To visualize the results of the kernel alignment comparisons, we plotted the probability densities (Fig. 4). The third- and fourth-order had the highest kernel similarity scores to co-survival as can be verified visually. We chose the third–order solution because fourth–order produced similar groupings to the third, and thus the added complexity of using a higher order was not justified in this case. Interestingly, second-order had a lower kernel similarity to co-survival than first-order, illustrating the benefit of searching several higher order metrics beyond 2nd–order. We note that second-order HOCUS stratifies MR images into tumor groups by anatomic location (Additional file 15: Figure S12(a)). On the other hand, third-order clusters were driven by a combination of location and volume. In addition, third-order produced a larger separation of survival in groups than location or volume alone.

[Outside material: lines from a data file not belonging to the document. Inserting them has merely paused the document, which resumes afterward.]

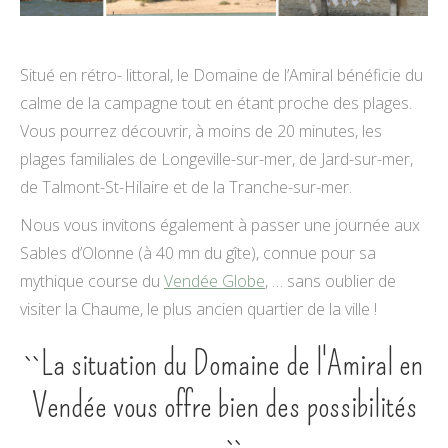
Situé en rétro- littoral, le Domaine de l’Amiral bénéficie du
calme de la campagne tout en étant proche des plages.
Vous pourrez découvrir, à moins de 20 minutes, les
plages familiales de Longeville-sur-mer, de Jard-sur-mer,
de Talmont-St-Hilaire et de la Tranche-sur-mer.
Nous vous invitons également à passer une journée aux
Sables d’Olonne (à 40 mn du gîte), connue pour sa
mythique course du
Vendée Globe
, … sans oublier de
visiter la Chaume, le plus ancien quartier de la ville !
``La situation du Domaine de l'Amiral en
Vendée vous offre bien des possibilités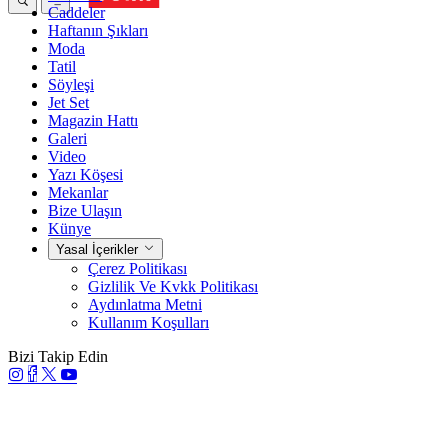
Caddeler
Haftanın Şıkları
Moda
Tatil
Söyleşi
Jet Set
Magazin Hattı
Galeri
Video
Yazı Köşesi
Mekanlar
Bize Ulaşın
Künye
Yasal İçerikler
Çerez Politikası
Gizlilik Ve Kvkk Politikası
Aydınlatma Metni
Kullanım Koşulları
Bizi Takip Edin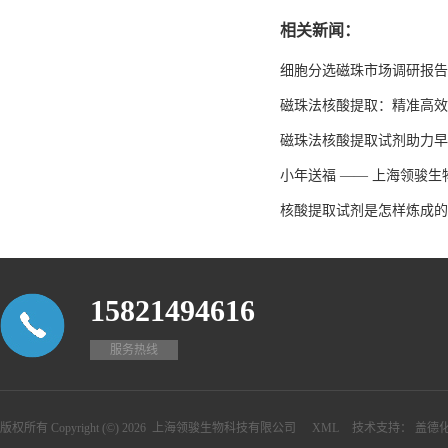
相关新闻：
细胞分选磁珠市场调研报告
磁珠法核酸提取：精准高效
磁珠法核酸提取试剂助力早
小年送福 —— 上海领骏
核酸提取试剂是怎样炼成的
15821494616
服务热线
版权所有 Copyright (©) 2026
上海领骏生物科技有限公司
XML
技术支持：
盖德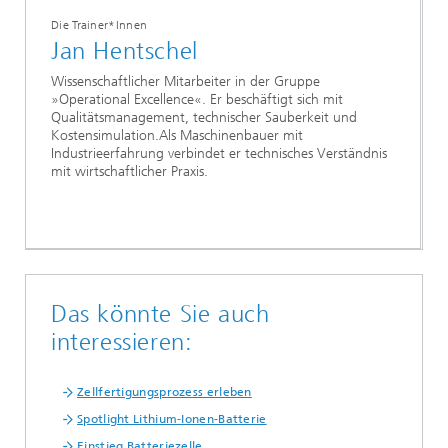
Die Trainer*Innen
Jan Hentschel
Wissenschaftlicher Mitarbeiter in der Gruppe
»Operational Excellence«. Er beschäftigt sich mit
Qualitätsmanagement, technischer Sauberkeit und
Kostensimulation.Als Maschinenbauer mit
Industrieerfahrung verbindet er technisches Verständnis
mit wirtschaftlicher Praxis.
Das könnte Sie auch
interessieren:
Zellfertigungsprozess erleben
Spotlight Lithium-Ionen-Batterie
Einstieg Batteriezelle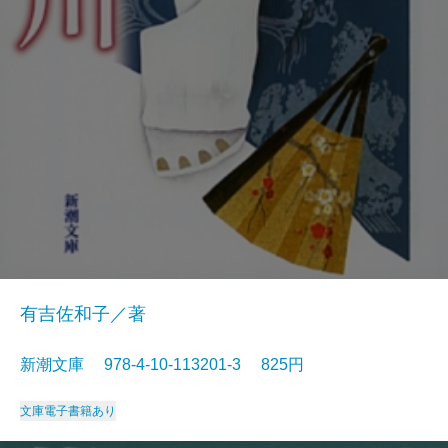
有吉佐和子／著
新潮文庫 978-4-10-113201-3 825円
文庫
電子書籍あり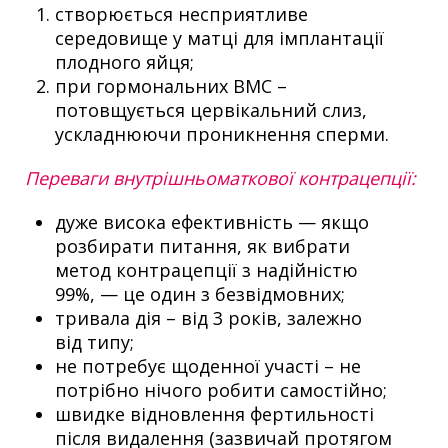
створюється несприятливе
середовище у матці для імплантації
плодного яйця;
при гормональних ВМС –
потовщується цервікальний слиз,
ускладнюючи проникнення сперми.
Переваги внутрішньоматкової контрацепції:
дуже висока ефективність — якщо
розбирати питання, як вибрати
метод контрацепції з надійністю
99%, — це один з безвідмовних;
тривала дія – від 3 років, залежно
від типу;
не потребує щоденної участі – не
потрібно нічого робити самостійно;
швидке відновлення фертильності
після видалення (зазвичай протягом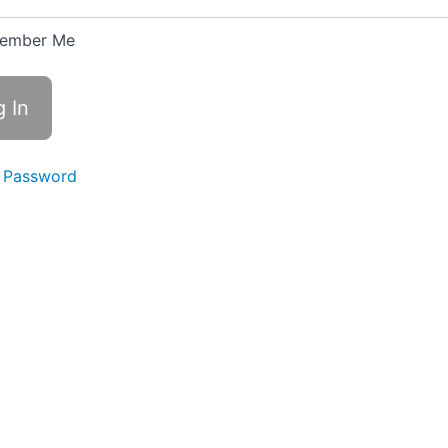
ember Me
 Password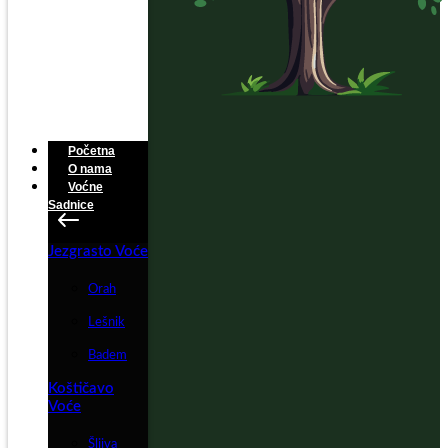
Početna
O nama
Voćne
Sadnice
Jezgrasto Voće
Orah
Lešnik
Badem
Koštičavo
Voće
Šljiva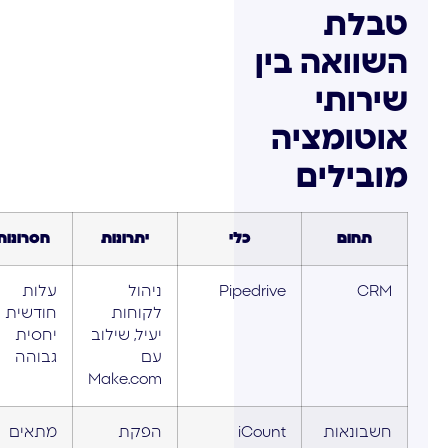
טבלת
השוואה בין
שירותי
אוטומציה
מובילים
תחום
כלי
יתרונות
חסרונות
CRM
Pipedrive
ניהול
עלות
לקוחות
חודשית
יעיל, שילוב
יחסית
עם
גבוהה
Make.com
חשבונאות
iCount
הפקת
מתאים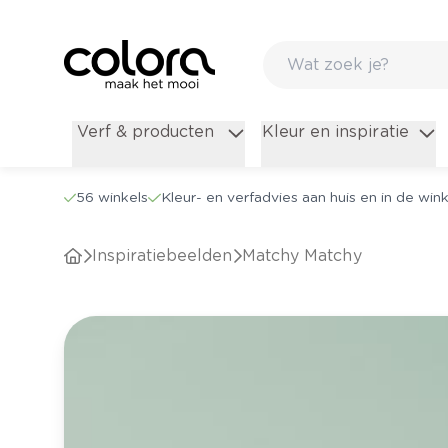
Verf & producten
Kleur en inspiratie
56 winkels
Kleur- en verfadvies aan huis en in de wink
Inspiratiebeelden
Matchy Matchy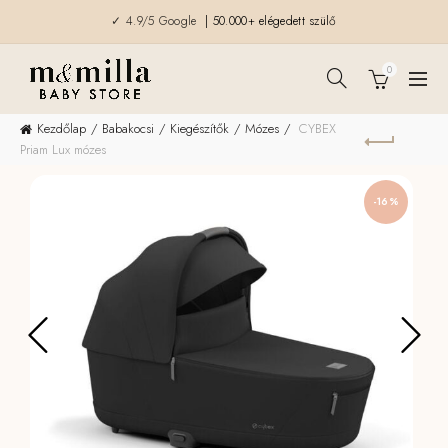
✓ 4.9/5 Google
| 50.000+ elégedett szülő
0
Kezdőlap
Babakocsi
Kiegészítők
Mózes
CYBEX
Priam Lux mózes
-16%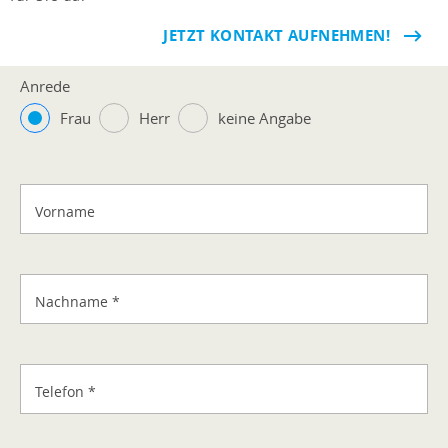
JETZT KONTAKT AUFNEHMEN!
Anrede
Frau
Herr
keine Angabe
Vorname
Nachname
*
Telefon
*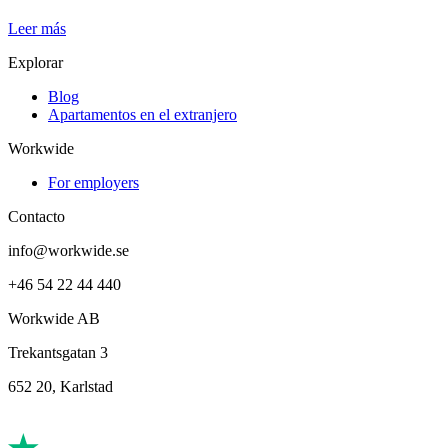
Leer más
Explorar
Blog
Apartamentos en el extranjero
Workwide
For employers
Contacto
info@workwide.se
+46 54 22 44 440
Workwide AB
Trekantsgatan 3
652 20, Karlstad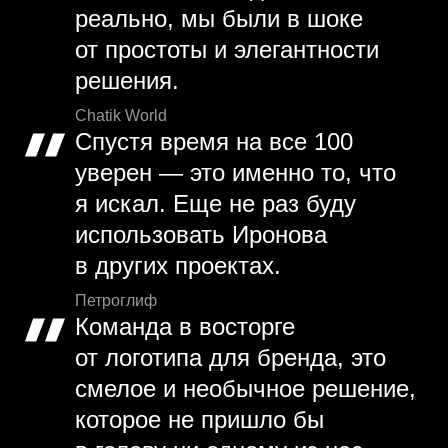
реально, мы были в шоке
от простоты и элегантности
решения.
Chatik World
Спустя время на все 100
уверен — это именно то, что
я искал. Еще не раз буду
использовать Иронова
в других проектах.
Петроглиф
Команда в восторге
от логотипа для бренда, это
смелое и необычное решение,
которое не пришло бы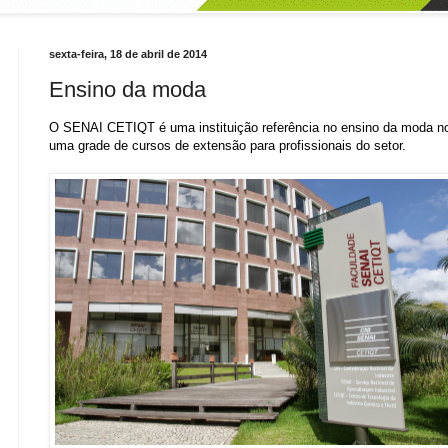
sexta-feira, 18 de abril de 2014
Ensino da moda
O SENAI CETIQT é uma instituição referência no ensino da moda n
uma grade de cursos de extensão para profissionais do setor.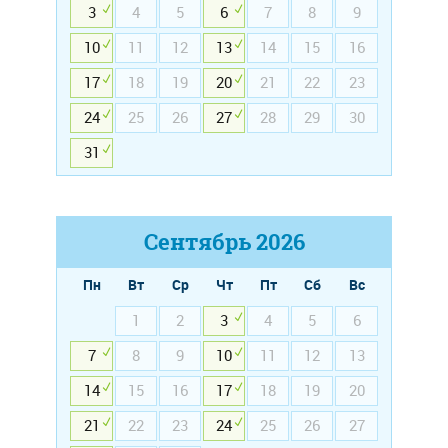
3
4
5
6
7
8
9
10
11
12
13
14
15
16
17
18
19
20
21
22
23
24
25
26
27
28
29
30
31
Сентябрь
2026
Пн
Вт
Ср
Чт
Пт
Сб
Вс
1
2
3
4
5
6
7
8
9
10
11
12
13
14
15
16
17
18
19
20
21
22
23
24
25
26
27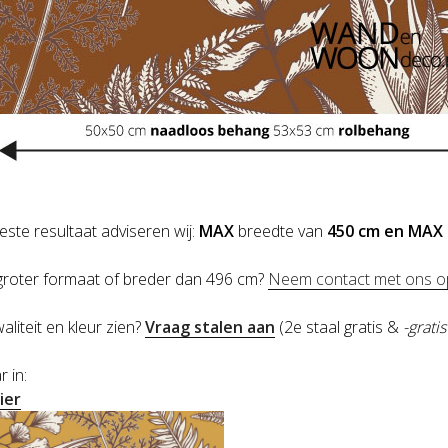
este resultaat adviseren wij:
MAX
breedte van
450 cm en
MAX
 groter formaat of breder dan 496 cm?
Neem contact met ons o
waliteit en kleur zien?
Vraag stalen aan
(2e staal gratis &
-grati
r in:
hier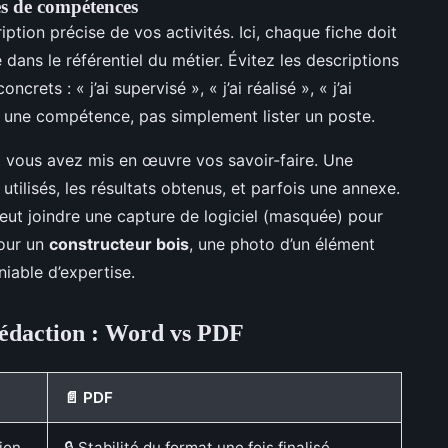
hes de compétences
ption précise de vos activités. Ici, chaque fiche doit
 dans le référentiel du métier. Évitez les descriptions
crets : « j’ai supervisé », « j’ai réalisé », « j’ai
r une compétence, pas simplement lister un poste.
vous avez mis en œuvre vos savoir-faire. Une
 utilisés, les résultats obtenus, et parfois une annexe.
ut joindre une capture de logiciel (masquée) pour
Pour un
constructeur bois
, une photo d’un élément
iable d’expertise.
rédaction : Word vs PDF
📄 PDF
ion
🔒 Stabilité du format une fois finalisé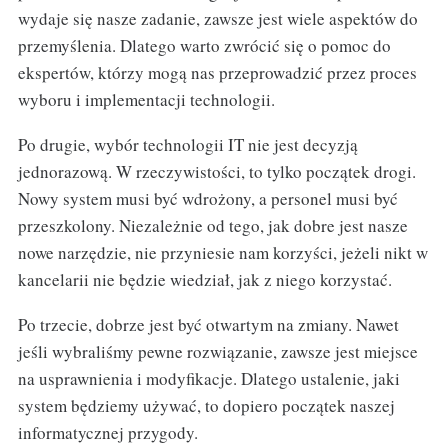
wydaje się nasze zadanie, zawsze jest wiele aspektów do
przemyślenia. Dlatego warto zwrócić się o pomoc do
ekspertów, którzy mogą nas przeprowadzić przez proces
wyboru i implementacji technologii.
Po drugie, wybór technologii IT nie jest decyzją
jednorazową. W rzeczywistości, to tylko początek drogi.
Nowy system musi być wdrożony, a personel musi być
przeszkolony. Niezależnie od tego, jak dobre jest nasze
nowe narzędzie, nie przyniesie nam korzyści, jeżeli nikt w
kancelarii nie będzie wiedział, jak z niego korzystać.
Po trzecie, dobrze jest być otwartym na zmiany. Nawet
jeśli wybraliśmy pewne rozwiązanie, zawsze jest miejsce
na usprawnienia i modyfikacje. Dlatego ustalenie, jaki
system będziemy używać, to dopiero początek naszej
informatycznej przygody.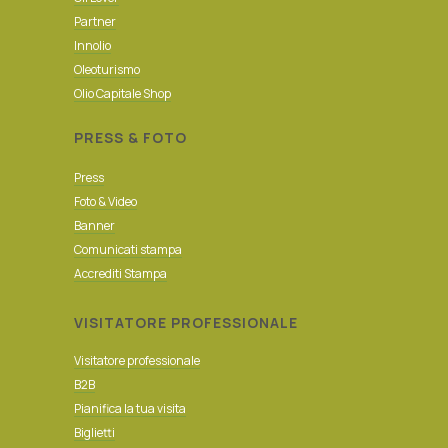
Partner
Innolio
Oleoturismo
Olio Capitale Shop
PRESS & FOTO
Press
Foto & Video
Banner
Comunicati stampa
Accrediti Stampa
VISITATORE PROFESSIONALE
Visitatore professionale
B2B
Pianifica la tua visita
Biglietti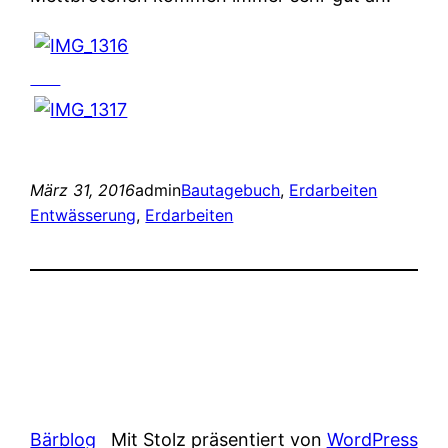
März 31, 2016
admin
Bautagebuch
, 
Erdarbeiten
Entwässerung
, 
Erdarbeiten
Bärblog
Mit Stolz präsentiert von
WordPress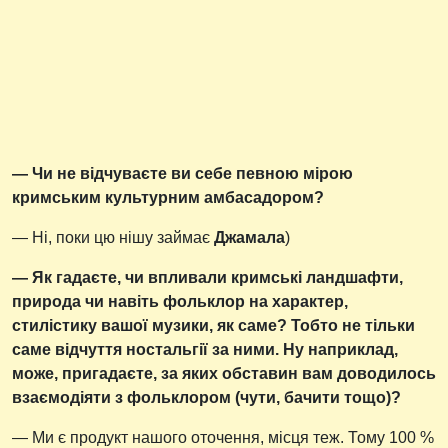
— Чи не відчуваєте ви себе певною мірою
кримським культурним амбасадором?
— Ні, поки цю нішу займає
Джамала
)
— Як гадаєте, чи впливали кримські ландшафти,
природа чи навіть фольклор на характер,
стилістику вашої музики, як саме? Тобто не тільки
саме відчуття ностальгії за ними. Ну наприклад,
може, пригадаєте, за яких обставин вам доводилось
взаємодіяти з фольклором (чути, бачити тощо)?
— Ми є продукт нашого оточення, місця теж. Тому 100 %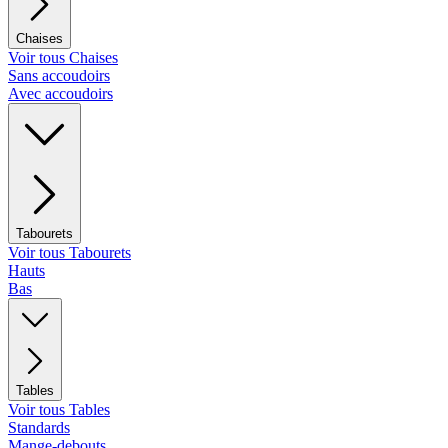
Chaises
Voir tous Chaises
Sans accoudoirs
Avec accoudoirs
Tabourets
Voir tous Tabourets
Hauts
Bas
Tables
Voir tous Tables
Standards
Mange-debouts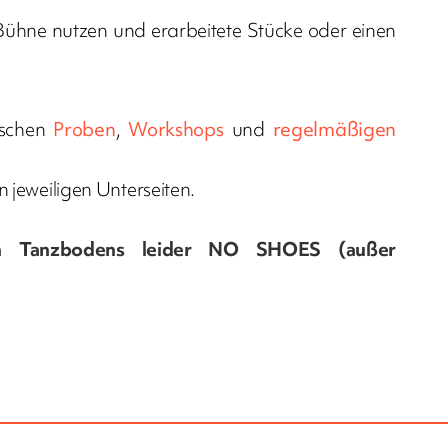
hne nutzen und erarbeitete Stücke oder einen
ischen
Proben
,
Workshops
und
regelmäßigen
 jeweiligen Unterseiten.
n Tanzbodens leider NO SHOES (außer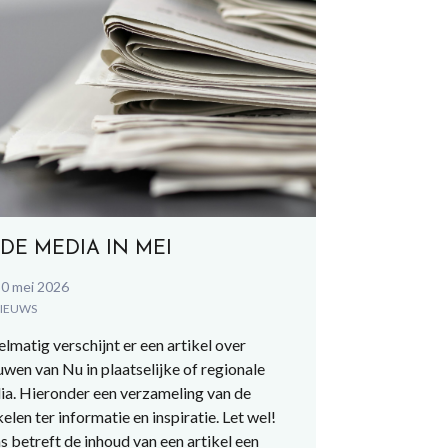
 DE MEDIA IN MEI
0 mei 2026
IEUWS
lmatig verschijnt er een artikel over
wen van Nu in plaatselijke of regionale
a. Hieronder een verzameling van de
kelen ter informatie en inspiratie. Let wel!
 betreft de inhoud van een artikel een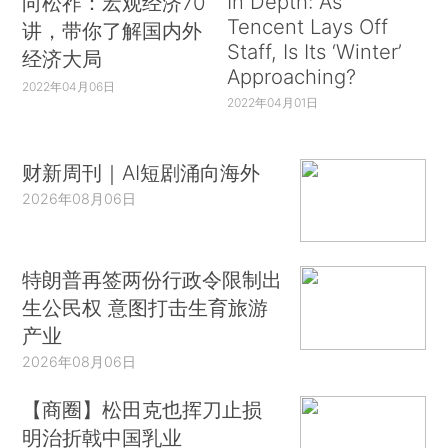
In Depth: As
向松祚：宏观经济70
Tencent Lays Off
讲，带你了解国内外
Staff, Is Its ‘Winter’
经济大局
Approaching?
2022年04月06日
2022年04月01日
财新周刊｜AI短剧涌向海外
2026年08月06日
特朗普再签两份行政令限制出
生公民权 意图打击生育旅游
产业
2026年08月06日
【商圈】松田克也挥刀止损
明治折戟中国乳业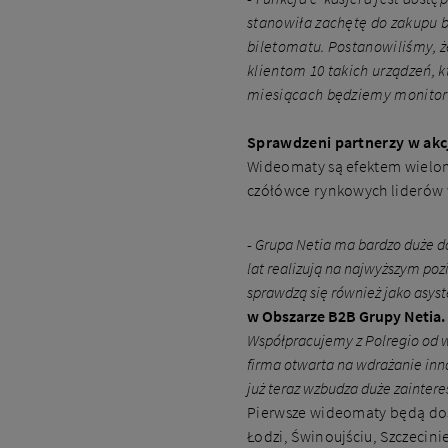
stanowiła zachętę do zakupu bi
biletomatu. Postanowiliśmy, 
klientom 10 takich urządzeń, 
miesiącach będziemy monitoro
Sprawdzeni partnerzy w akc
Wideomaty są efektem wielomi
czółówce rynkowych liderów w 
-
Grupa Netia ma bardzo duże do
lat realizują na najwyższym po
sprawdzą się również jako asys
w Obszarze B2B Grupy Netia.
Współpracujemy z Polregio od w
firma otwarta na wdrażanie inn
już teraz wzbudza duże zainte
Pierwsze wideomaty będą dos
Łodzi, Świnoujściu, Szczeci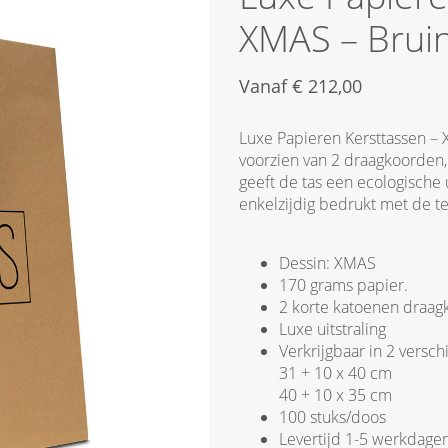
XMAS – Brui
Vanaf
€
212,00
Luxe Papieren Kersttassen – 
voorzien van 2 draagkoorden, 
geeft de tas een ecologische u
enkelzijdig bedrukt met de t
Dessin: XMAS
170 grams papier.
2 korte katoenen draa
Luxe uitstraling
Verkrijgbaar in 2 versc
31 + 10 x 40 cm
40 + 10 x 35 cm
100 stuks/doos
Levertijd 1-5 werkdage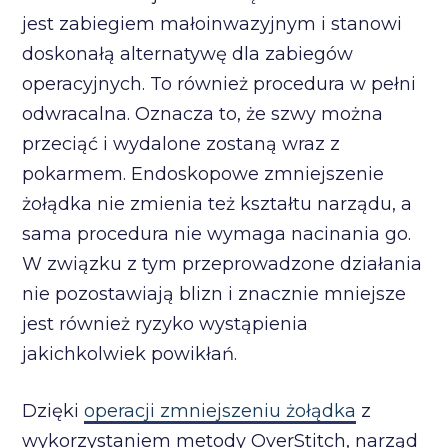
jest zabiegiem małoinwazyjnym i stanowi
doskonałą alternatywę dla zabiegów
operacyjnych. To również procedura w pełni
odwracalna. Oznacza to, że szwy można
przeciąć i wydalone zostaną wraz z
pokarmem. Endoskopowe zmniejszenie
żołądka nie zmienia też kształtu narządu, a
sama procedura nie wymaga nacinania go.
W związku z tym przeprowadzone działania
nie pozostawiają blizn i znacznie mniejsze
jest również ryzyko wystąpienia
jakichkolwiek powikłań.
Dzięki
operacji zmniejszeniu żołądka
z
wykorzystaniem metody OverStitch, narząd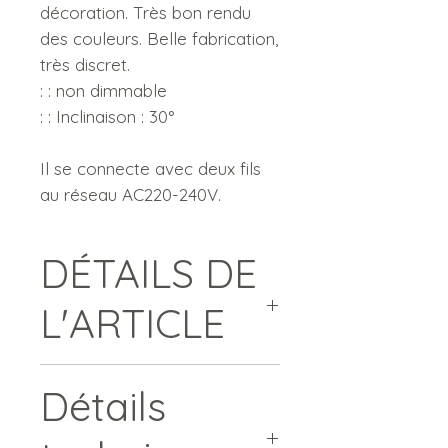
décoration. Très bon rendu
des couleurs. Belle fabrication,
très discret.
: : non dimmable
: : Inclinaison : 30°
Il se connecte avec deux fils
au réseau AC220-240V.
DÉTAILS DE
L'ARTICLE
MODÈLE : ELYSIUM #
Détails
ES2W153 & ES2W243
PUISSANCE : 2W - 120 Lm /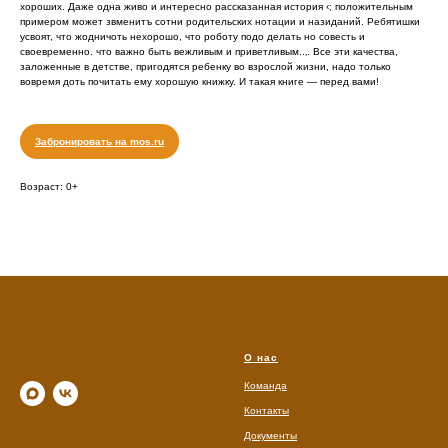
хороших. Даже одна живо и интересно рассказанная история ‹; положительным
примером может звменитъ сотни родительских нотации и назиданий. Ребятишки
усвоят, что жодничоть нехорошо, что роботу подо делать но совесть и
своевременно. что важно быть вежливым и приветливым..‚. Все эти качества,
заложенные в детстве, пригодятся ребенку во взрослой жизни, надо только
вовремя доть почитать ему хорошую книжку. И такая книге — перед вами!
Забронировать на mos.ru
Возраст: 0+
О нас
Команда
Контакты
Документы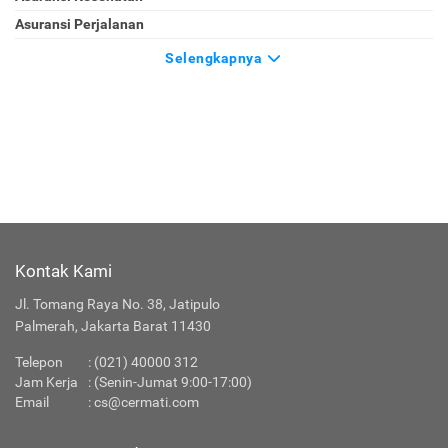
Asuransi Perjalanan
Selengkapnya
Kontak Kami
Jl. Tomang Raya No. 38, Jatipulo
Palmerah, Jakarta Barat 11430
Telepon
:
(021) 40000 312
Jam Kerja
: (Senin-Jumat 9:00-17:00)
Email
:
cs@cermati.com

Each clustering solution that is based on a different metric order identifies different characteristics in the MR images that are associated with survival prognosis. While first-order clusters, based on Hamming distance, align with tumor volume, and second-order with anatomic location (Additional file 15: Figure S12), third-order clustering captures aspects of both tumor volume and location (Fig. 5(c-d)). Each solution has statistically significant separation in survival (Fig. 5(a)), with third-order having the greatest separation in survival of image cluster groups. Patients with tumors in the frontal lobe and which are smaller in volume had significantly better survival than larger tumors in the lower rear portions of the brain.
Interestingly, the third-order solution pulled together patients that made up two separate poor surviving clusters in the second-order solution. To better understand the third-order subtypes revealed by the imaging data, we inspected the genetic pathways that distinguish the poorer surviving subtype from the others using RNASeq gene expression data available for 184 patients. We computed a differential expression score for each gene to indicate whether a gene’s expression level was higher or lower on average in the poorer surviving cluster (cluster 3) relative to the others using the Statistical Analysis of Microarrays technique [30]. We then connected any gene with an absolute differential expression higher than one standard deviation above the average of all genes. Finally, we retained pathway interactions connecting only those genes that were both in this set and plotted them with the Cytoscape viewer [31]. Several pathways involved in major growth and proliferation signaling were implicated from these networks as might be expected (Fig. 6). ERK (MAPK1) was found to be significantly overexpressed in cluster 3 tumors along with JUN-kinase (MAPK8). In addition, AKT1 and PLK1 were also found to be higher in cluster 3, both known to drive cell cycle progression.